Starr Mirza experienced that firsthand.
“I remember it like it was yesterday — I walked in, and right away, I got the eye-rolling,” Mirza told Marie Claire of seeking care for her frequent fainting spells. “They asked me what I had eaten, if I had issues with my weight, if I had a problem with my brother getting better grades in school than I did. They were trying to say, ‘Look, she’s doing this for attention.'”
She went to several specialists — including psychiatrists — to get answers, but she continued to pass out until it landed her in the hospital in 2003. It was only then that Mirza found out she suffers from QT Syndrome, a rare heart condition that causes irregular heartbeats, unexplained fainting and even sudden death.
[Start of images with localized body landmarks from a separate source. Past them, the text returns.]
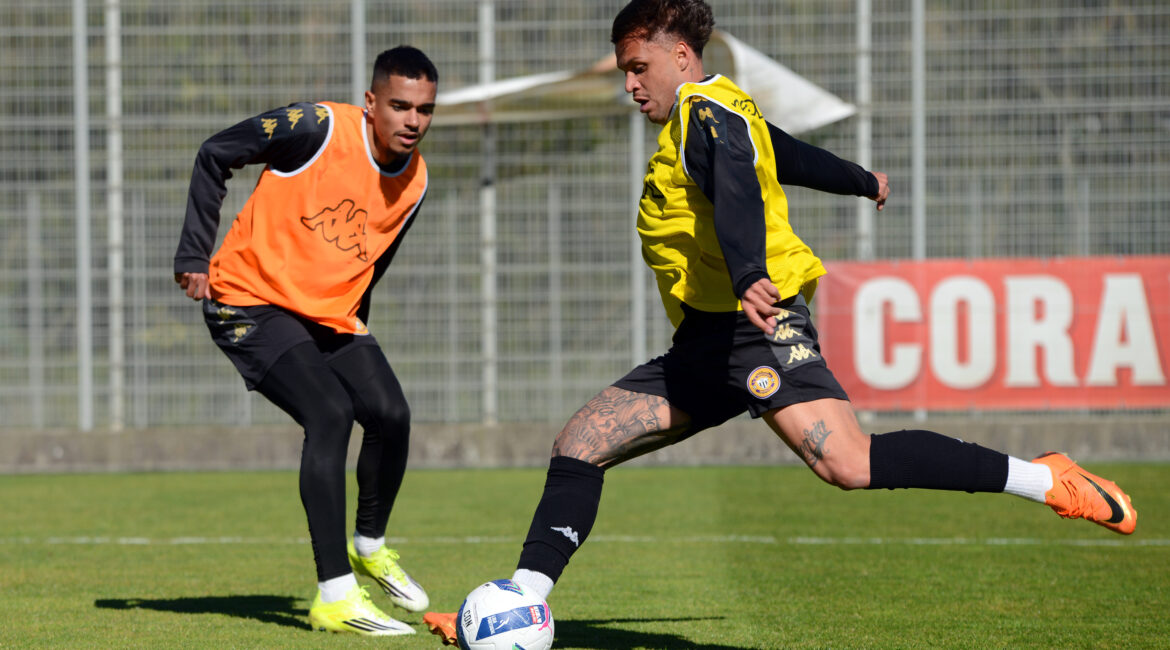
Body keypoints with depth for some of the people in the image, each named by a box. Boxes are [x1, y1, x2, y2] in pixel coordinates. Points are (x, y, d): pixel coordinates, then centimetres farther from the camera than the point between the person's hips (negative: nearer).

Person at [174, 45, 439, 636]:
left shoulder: (415, 181, 1)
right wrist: (194, 256, -10)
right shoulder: (319, 129, -18)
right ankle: (335, 597, -21)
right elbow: (215, 155, -8)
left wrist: (354, 326, 13)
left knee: (390, 415, -11)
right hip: (251, 300, -6)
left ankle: (369, 545, 19)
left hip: (331, 314, 7)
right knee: (330, 413, -23)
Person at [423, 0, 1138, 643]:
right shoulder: (716, 115, 24)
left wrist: (749, 277, -46)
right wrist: (864, 182, 63)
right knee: (579, 443, 3)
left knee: (848, 464, -27)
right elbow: (795, 157, 42)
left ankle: (1044, 479, -22)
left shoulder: (710, 110, -6)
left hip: (758, 324, -11)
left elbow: (737, 191, -26)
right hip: (704, 343, 11)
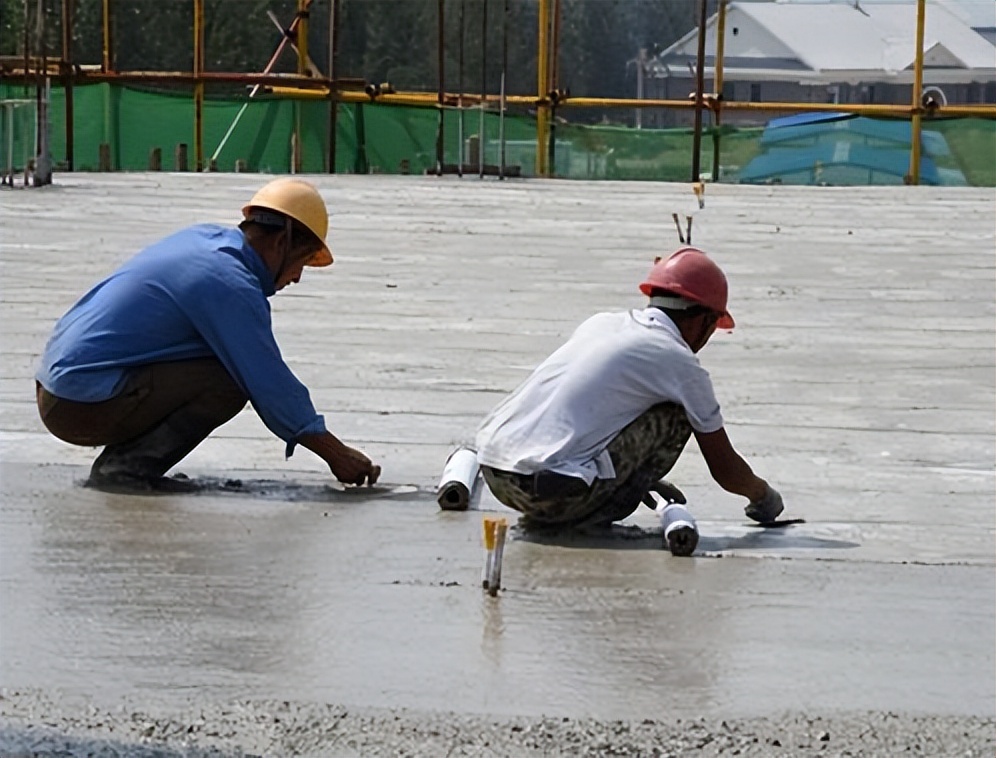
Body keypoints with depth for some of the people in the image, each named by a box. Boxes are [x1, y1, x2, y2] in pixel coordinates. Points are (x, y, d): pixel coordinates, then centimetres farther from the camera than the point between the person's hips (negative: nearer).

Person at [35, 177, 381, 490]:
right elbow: (271, 386, -12)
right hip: (83, 404, -10)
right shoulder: (231, 286, -16)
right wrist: (336, 453, -4)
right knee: (231, 381, -15)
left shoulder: (205, 237, 11)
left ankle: (123, 461, 8)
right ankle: (127, 467, -11)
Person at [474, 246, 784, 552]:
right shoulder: (680, 362, 3)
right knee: (675, 416, 7)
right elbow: (725, 469, 12)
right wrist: (762, 494, 34)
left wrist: (637, 475, 50)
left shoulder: (601, 323, 21)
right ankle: (595, 516, 5)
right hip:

“I wish that just one person would have held my hand and said, ‘I believe you—I know you’re sick, and we’re going to figure this out,'” she told the magazine.
It’s men vs. women when it comes to medical care
“It happens all the time,” Dr. Martha Gulati, head of cardiology at the University of Arizona College of Medicine, told Marie Claire after hearing Mirza’s story. “If you’re in health care and take care of a lot of women, you certainly hear these stories and shake your head, because you know what they’re going to say, because you see it far too often, unfortunately. The bottom line is, we don’t do as good of a job taking care of women as we do men.”
A 2001 study by ResearchGate found that female health complaints are often dismissed as “emotional” or “psychogenic” concerns — and they tend to wait 16 minutes longer for pain medicine when in the emergency room, according to a national Institute of Health study.
“There is inherent bias that makes us undervalue women’s symptoms,” Gulati added. “What [Mirza] experienced is a great example of the problem with us not recognizing women at risk — by the time we make a diagnosis, they are living with the consequences of the lack of care.”
The reason may be that there’s a huge lack of research into women’s health.
Cardiovascular disease is the number one cause of death in U.S. women, but a 2010 Cardiovascular Quality and Outcomes study showed that guidelines for preventing cardiovascular disease came from trials where women only made up a third of the participants.
Women do outpace men in a certain area of healthcare
Men might be more represented in healthcare, but they go to the doctor less than women — 80 percent less, according to a Centers for Disease Control report.
“Many men have the attitude that what they don’t know can’t hurt them,” psychologist Katherine Krefft, PhD, told Everyday Health. “That is rarely true about anything, but it can be especially dangerous when it comes to men’s health.”
This may contribute to why women still live seven years longer than men, but the men vs. women gap still doesn’t make sense.
“Women are not just men with boobs and tubes,” says Dr. Janice Werbinski, a gynecologist and executive director of the Sex and Gender Women’s Health Collaborative. “We can actually harm women by not researching them correctly and knowing the differences.”